I do love hedges, perhaps hedges on the right ~
pve

busana muslim said...

Thank you for posting this. It’s exactly what I was looking for!

Kevin Orlin Johnson said...

It always bothers me that so many of these otherwise superb house plans have all of the service spaces spilling out of an otherwise symmetrical body--organically, you might say, but the first thought that runs through my mind is that it's like a beautiful body disembowelled. One of the things that I like about Louis Kahn is his dictum that if you can't fit all of the pieces into your form, then you have the wrong form. You can't imagine a house by Palladio, or by Gabriel, with this kind of disorder in the necessary components of a building. I can't see any excuse for it.

ArchitectDesign™ said...

Organic was pc. It's idiotic!!

Austen Redman said...

Looks a lot like a lot of small Georgian houses, symmetrical body with office wing off at one side I think we would hope to do something neater, but some old houses have much more extensice service wings.

Clare C. Whitaker said...

Interesting design, particularly the landscaping! Hope you have a wonderful week!
Toodles,
Twirling Clare
http://twirlingclare.blogspot.com/

Ann said...

I'm not a modernist, as you know, but those grounds are lovely and makes the house! When does this plan date? Just curious if it says :)

Anonymous said...

I think The FLW quote was "Doctors bury their mistakes, architects plant ivy."

Correct me if I'm wrong.

That does look like the wing is an afterthought.
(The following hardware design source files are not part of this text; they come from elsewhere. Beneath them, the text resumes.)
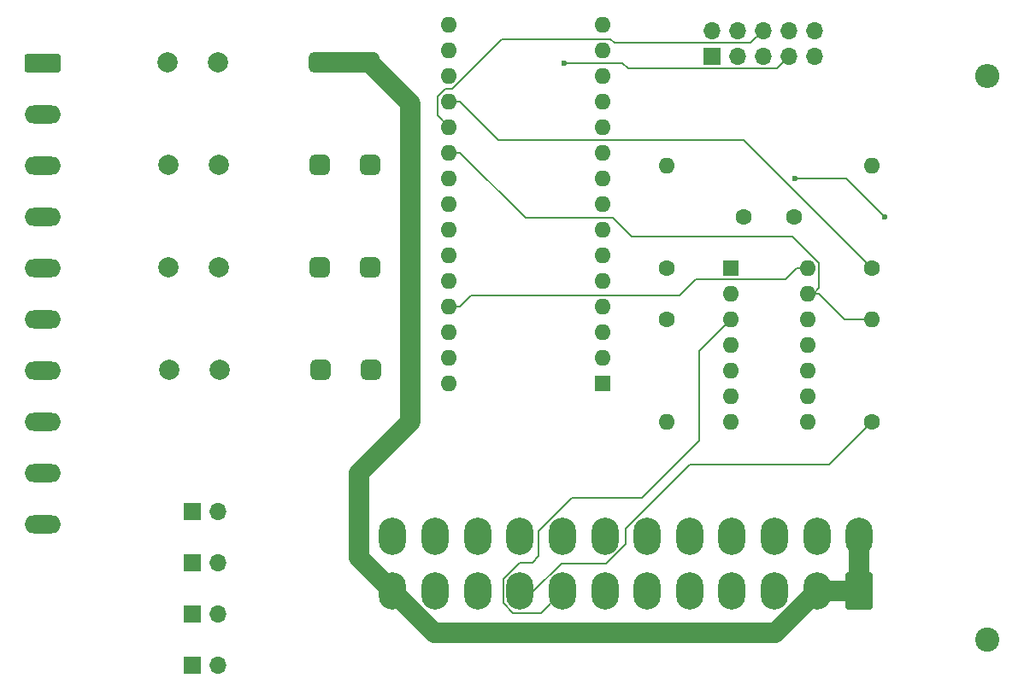
<source format=gtl>
G04 #@! TF.GenerationSoftware,KiCad,Pcbnew,8.0.9-8.0.9-0~ubuntu22.04.1*
G04 #@! TF.CreationDate,2026-01-30T18:33:39+10:00*
G04 #@! TF.ProjectId,ATX-Power-Distribution-Board,4154582d-506f-4776-9572-2d4469737472,rev?*
G04 #@! TF.SameCoordinates,Original*
G04 #@! TF.FileFunction,Copper,L1,Top*
G04 #@! TF.FilePolarity,Positive*
%FSLAX46Y46*%
G04 Gerber Fmt 4.6, Leading zero omitted, Abs format (unit mm)*
G04 Created by KiCad (PCBNEW 8.0.9-8.0.9-0~ubuntu22.04.1) date 2026-01-30 18:33:39*
%MOMM*%
%LPD*%
G01*
G04 APERTURE LIST*
G04 Aperture macros list*
%AMRoundRect*
0 Rectangle with rounded corners*
0 $1 Rounding radius*
0 $2 $3 $4 $5 $6 $7 $8 $9 X,Y pos of 4 corners*
0 Add a 4 corners polygon primitive as box body*
4,1,4,$2,$3,$4,$5,$6,$7,$8,$9,$2,$3,0*
0 Add four circle primitives for the rounded corners*
1,1,$1+$1,$2,$3*
1,1,$1+$1,$4,$5*
1,1,$1+$1,$6,$7*
1,1,$1+$1,$8,$9*
0 Add four rect primitives between the rounded corners*
20,1,$1+$1,$2,$3,$4,$5,0*
20,1,$1+$1,$4,$5,$6,$7,0*
20,1,$1+$1,$6,$7,$8,$9,0*
20,1,$1+$1,$8,$9,$2,$3,0*%
G04 Aperture macros list end*
G04 #@! TA.AperFunction,ComponentPad*
%ADD10C,1.600000*%
G04 #@! TD*
G04 #@! TA.AperFunction,ComponentPad*
%ADD11O,1.600000X1.600000*%
G04 #@! TD*
G04 #@! TA.AperFunction,ComponentPad*
%ADD12R,1.700000X1.700000*%
G04 #@! TD*
G04 #@! TA.AperFunction,ComponentPad*
%ADD13O,1.700000X1.700000*%
G04 #@! TD*
G04 #@! TA.AperFunction,ComponentPad*
%ADD14C,2.400000*%
G04 #@! TD*
G04 #@! TA.AperFunction,ComponentPad*
%ADD15O,2.400000X2.400000*%
G04 #@! TD*
G04 #@! TA.AperFunction,ComponentPad*
%ADD16R,1.600000X1.600000*%
G04 #@! TD*
G04 #@! TA.AperFunction,ComponentPad*
%ADD17RoundRect,0.500000X0.500000X0.500000X-0.500000X0.500000X-0.500000X-0.500000X0.500000X-0.500000X0*%
G04 #@! TD*
G04 #@! TA.AperFunction,ComponentPad*
%ADD18C,2.000000*%
G04 #@! TD*
G04 #@! TA.AperFunction,ComponentPad*
%ADD19RoundRect,0.250000X-1.550000X0.650000X-1.550000X-0.650000X1.550000X-0.650000X1.550000X0.650000X0*%
G04 #@! TD*
G04 #@! TA.AperFunction,ComponentPad*
%ADD20O,3.600000X1.800000*%
G04 #@! TD*
G04 #@! TA.AperFunction,ComponentPad*
%ADD21RoundRect,0.250001X1.099999X1.599999X-1.099999X1.599999X-1.099999X-1.599999X1.099999X-1.599999X0*%
G04 #@! TD*
G04 #@! TA.AperFunction,ComponentPad*
%ADD22O,2.700000X3.700000*%
G04 #@! TD*
G04 #@! TA.AperFunction,ViaPad*
%ADD23C,0.600000*%
G04 #@! TD*
G04 #@! TA.AperFunction,Conductor*
%ADD24C,0.200000*%
G04 #@! TD*
G04 #@! TA.AperFunction,Conductor*
%ADD25C,2.000000*%
G04 #@! TD*
G04 APERTURE END LIST*
D10*
X148590000Y-87630000D03*
D11*
X148590000Y-97790000D03*
D12*
X101600000Y-111760000D03*
D13*
X104140000Y-111760000D03*
D10*
X148590000Y-82550000D03*
D11*
X148590000Y-72390000D03*
D12*
X153035000Y-61595000D03*
D13*
X153035000Y-59055000D03*
X155575000Y-61595000D03*
X155575000Y-59055000D03*
X158115000Y-61595000D03*
X158115000Y-59055000D03*
X160655000Y-61595000D03*
X160655000Y-59055000D03*
X163195000Y-61595000D03*
X163195000Y-59055000D03*
D14*
X180340000Y-119380000D03*
D15*
X180340000Y-63500000D03*
D12*
X101600000Y-121920000D03*
D13*
X104140000Y-121920000D03*
D16*
X154940000Y-82550000D03*
D11*
X154940000Y-85090000D03*
X154940000Y-87630000D03*
X154940000Y-90170000D03*
X154940000Y-92710000D03*
X154940000Y-95250000D03*
X154940000Y-97790000D03*
X162560000Y-97790000D03*
X162560000Y-95250000D03*
X162560000Y-92710000D03*
X162560000Y-90170000D03*
X162560000Y-87630000D03*
X162560000Y-85090000D03*
X162560000Y-82550000D03*
D17*
X119220000Y-82495000D03*
X114220000Y-82495000D03*
D18*
X104220000Y-82495000D03*
X99220000Y-82495000D03*
D17*
X119220000Y-72335000D03*
X114220000Y-72335000D03*
D18*
X104220000Y-72335000D03*
X99220000Y-72335000D03*
D19*
X86752500Y-62230000D03*
D20*
X86752500Y-67310000D03*
X86752500Y-72390000D03*
X86752500Y-77470000D03*
X86752500Y-82550000D03*
X86752500Y-87630000D03*
X86752500Y-92710000D03*
X86752500Y-97790000D03*
X86752500Y-102870000D03*
X86752500Y-107950000D03*
D10*
X161210000Y-77470000D03*
X156210000Y-77470000D03*
D16*
X142240000Y-93980000D03*
D11*
X142240000Y-91440000D03*
X142240000Y-88900000D03*
X142240000Y-86360000D03*
X142240000Y-83820000D03*
X142240000Y-81280000D03*
X142240000Y-78740000D03*
X142240000Y-76200000D03*
X142240000Y-73660000D03*
X142240000Y-71120000D03*
X142240000Y-68580000D03*
X142240000Y-66040000D03*
X142240000Y-63500000D03*
X142240000Y-60960000D03*
X142240000Y-58420000D03*
X127000000Y-58420000D03*
X127000000Y-60960000D03*
X127000000Y-63500000D03*
X127000000Y-66040000D03*
X127000000Y-68580000D03*
X127000000Y-71120000D03*
X127000000Y-73660000D03*
X127000000Y-76200000D03*
X127000000Y-78740000D03*
X127000000Y-81280000D03*
X127000000Y-83820000D03*
X127000000Y-86360000D03*
X127000000Y-88900000D03*
X127000000Y-91440000D03*
X127000000Y-93980000D03*
D21*
X167640000Y-114620000D03*
D22*
X163440000Y-114620000D03*
X159240000Y-114620000D03*
X155040000Y-114620000D03*
X150840000Y-114620000D03*
X146640000Y-114620000D03*
X142440000Y-114620000D03*
X138240000Y-114620000D03*
X134040000Y-114620000D03*
X129840000Y-114620000D03*
X125640000Y-114620000D03*
X121440000Y-114620000D03*
X167640000Y-109120000D03*
X163440000Y-109120000D03*
X159240000Y-109120000D03*
X155040000Y-109120000D03*
X150840000Y-109120000D03*
X146640000Y-109120000D03*
X142440000Y-109120000D03*
X138240000Y-109120000D03*
X134040000Y-109120000D03*
X129840000Y-109120000D03*
X125640000Y-109120000D03*
X121440000Y-109120000D03*
D17*
X119300000Y-92655000D03*
X114300000Y-92655000D03*
D18*
X104300000Y-92655000D03*
X99300000Y-92655000D03*
D12*
X101600000Y-116840000D03*
D13*
X104140000Y-116840000D03*
D10*
X168910000Y-97790000D03*
D11*
X168910000Y-87630000D03*
D12*
X101600000Y-106680000D03*
D13*
X104140000Y-106680000D03*
D17*
X119140000Y-62175000D03*
X114140000Y-62175000D03*
D18*
X104140000Y-62175000D03*
X99140000Y-62175000D03*
D10*
X168910000Y-82550000D03*
D11*
X168910000Y-72390000D03*
D23*
X161290000Y-73660000D03*
X170180000Y-77470000D03*
X138430000Y-62231600D03*
D24*
X154940000Y-87630000D02*
X151765000Y-90805000D01*
X151765000Y-99695000D02*
X146082700Y-105377300D01*
X135890000Y-111125000D02*
X135255000Y-111760000D01*
X151765000Y-90805000D02*
X151765000Y-99695000D01*
X135890000Y-108636548D02*
X135890000Y-111125000D01*
X146082700Y-105377300D02*
X139149248Y-105377300D01*
X139149248Y-105377300D02*
X135890000Y-108636548D01*
X132390000Y-113355000D02*
X132390000Y-115803452D01*
X135255000Y-111760000D02*
X133985000Y-111760000D01*
X133985000Y-111760000D02*
X132390000Y-113355000D01*
X132390000Y-115803452D02*
X133356548Y-116770000D01*
X133356548Y-116770000D02*
X136090000Y-116770000D01*
X136090000Y-116770000D02*
X138240000Y-114620000D01*
X150852300Y-102053700D02*
X164646300Y-102053700D01*
X164646300Y-102053700D02*
X168910000Y-97790000D01*
X151461600Y-83678400D02*
X160329900Y-83678400D01*
X142578900Y-111870000D02*
X144540000Y-109908900D01*
X162560000Y-82550000D02*
X161458300Y-82550000D01*
X144540000Y-109908900D02*
X144540000Y-108366000D01*
X134040000Y-114620000D02*
X135395600Y-114620000D01*
X138145600Y-111870000D02*
X142578900Y-111870000D01*
X160329900Y-83678400D02*
X161458300Y-82550000D01*
X128101700Y-86360000D02*
X129203400Y-85258300D01*
X127000000Y-86360000D02*
X128101700Y-86360000D01*
X144540000Y-108366000D02*
X150852300Y-102053700D01*
X129203400Y-85258300D02*
X149881700Y-85258300D01*
X135395600Y-114620000D02*
X138145600Y-111870000D01*
X149881700Y-85258300D02*
X151461600Y-83678400D01*
X161027700Y-79441200D02*
X163669700Y-82083200D01*
X162560000Y-85090000D02*
X163110900Y-85090000D01*
X128101700Y-71120000D02*
X134580900Y-77599200D01*
X127000000Y-71120000D02*
X128101700Y-71120000D01*
X163669700Y-84531200D02*
X163110900Y-85090000D01*
X163110900Y-85090000D02*
X163661700Y-85090000D01*
X163669700Y-82083200D02*
X163669700Y-84531200D01*
X143228900Y-77599200D02*
X145070900Y-79441200D01*
X166201700Y-87630000D02*
X163661700Y-85090000D01*
X134580900Y-77599200D02*
X143228900Y-77599200D01*
X145070900Y-79441200D02*
X161027700Y-79441200D01*
X168910000Y-87630000D02*
X166201700Y-87630000D01*
X156210000Y-69850000D02*
X131911700Y-69850000D01*
X168910000Y-82550000D02*
X156210000Y-69850000D01*
X131911700Y-69850000D02*
X128101700Y-66040000D01*
X127000000Y-66040000D02*
X128101700Y-66040000D01*
X144759600Y-62784800D02*
X144206400Y-62231600D01*
X159465200Y-62784800D02*
X144759600Y-62784800D01*
X160655000Y-61595000D02*
X159465200Y-62784800D01*
X143392100Y-60257100D02*
X156912900Y-60257100D01*
X127301800Y-64770000D02*
X132230500Y-59841300D01*
X142976300Y-59841300D02*
X143392100Y-60257100D01*
X156912900Y-60257100D02*
X158115000Y-59055000D01*
X132230500Y-59841300D02*
X142976300Y-59841300D01*
X125864600Y-67444600D02*
X125864600Y-65586400D01*
X125864600Y-65586400D02*
X126681000Y-64770000D01*
X126681000Y-64770000D02*
X127301800Y-64770000D01*
X127000000Y-68580000D02*
X125864600Y-67444600D01*
D25*
X167640000Y-109120000D02*
X167640000Y-114620000D01*
X125565000Y-118745000D02*
X121440000Y-114620000D01*
X123190000Y-97790000D02*
X123190000Y-66225000D01*
X167640000Y-114620000D02*
X163440000Y-114620000D01*
X118110000Y-111290000D02*
X118110000Y-102870000D01*
X118110000Y-102870000D02*
X123190000Y-97790000D01*
X163440000Y-114620000D02*
X159315000Y-118745000D01*
X159315000Y-118745000D02*
X125565000Y-118745000D01*
X119140000Y-62175000D02*
X114140000Y-62175000D01*
X121440000Y-114620000D02*
X118110000Y-111290000D01*
X123190000Y-66225000D02*
X119140000Y-62175000D01*
D24*
X161290000Y-73660000D02*
X166370000Y-73660000D01*
X166370000Y-73660000D02*
X170180000Y-77470000D01*
X144206400Y-62231600D02*
X138430000Y-62231600D01*
M02*

</source>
The Down East Dilettante said...

This is just wonderful---as you say, completely rational.

The rambling service wing, attached to a strictly designed main block, was very much a common feature of that heavily staffed era---the houses, like The Elms in Newport, that manage to hide all services within a self contained block, are far outnumbered by those that have (an often carefully screened and hidden) service wing.
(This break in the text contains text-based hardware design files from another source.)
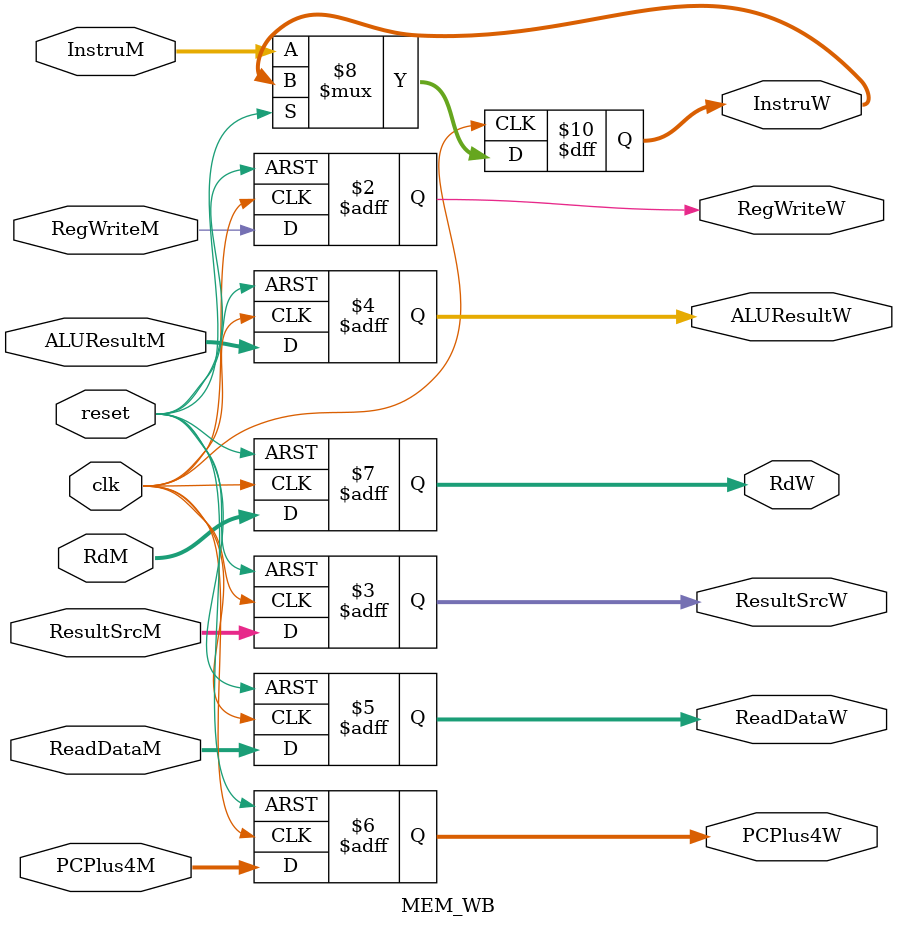
<source format=v>
module MEM_WB(
    input clk, reset,
    input RegWriteM,
    input [1:0] ResultSrcM,
    input [31:0] ALUResultM, ReadDataM, PCPlus4M,
    input [4:0] RdM,
    input [31:0] InstruM,

    output reg RegWriteW,
    output reg [1:0] ResultSrcW,
    output reg [31:0] ALUResultW, ReadDataW, PCPlus4W,
    output reg [4:0] RdW,
    output reg [31:0] InstruW
);

    // falta el reset
    always @(posedge clk or posedge reset) begin
        if (reset) begin
            RegWriteW <= 0;
            ResultSrcW <= 0;
            ALUResultW <= 0;
            ReadDataW <= 0;
            PCPlus4W <= 0;
            RdW <= 0;
        end else begin
            RegWriteW <= RegWriteM;
            ResultSrcW <= ResultSrcM;
            ALUResultW <= ALUResultM;
            ReadDataW <= ReadDataM;
            PCPlus4W <= PCPlus4M;
            RdW <= RdM;
            InstruW <= InstruM;
        end
    end

endmodule
</source>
Delano & Aldrich's 'Oak Knoll' on Long Island illustrates this perfectly: http://books.google.com/books?id=DvwhAQAAMAAJ&dq=bertram%20work%20delano%20%26%20aldrich&pg=PA26#v=onepage&q=bertram%20work%20delano%20&%20aldrich&f=false

magnus said...

I have long admired the plans for this house. I'd love to know for whom it was designed. As a Glen Covite (did I just invent a word?) of some 40 years standing, and pretty familiar with the local environs, I'm pretty sure that this house was never built, alas.

ArchitectDesign™ said...

Magnus, correct -it was only a proposal and never built -alas.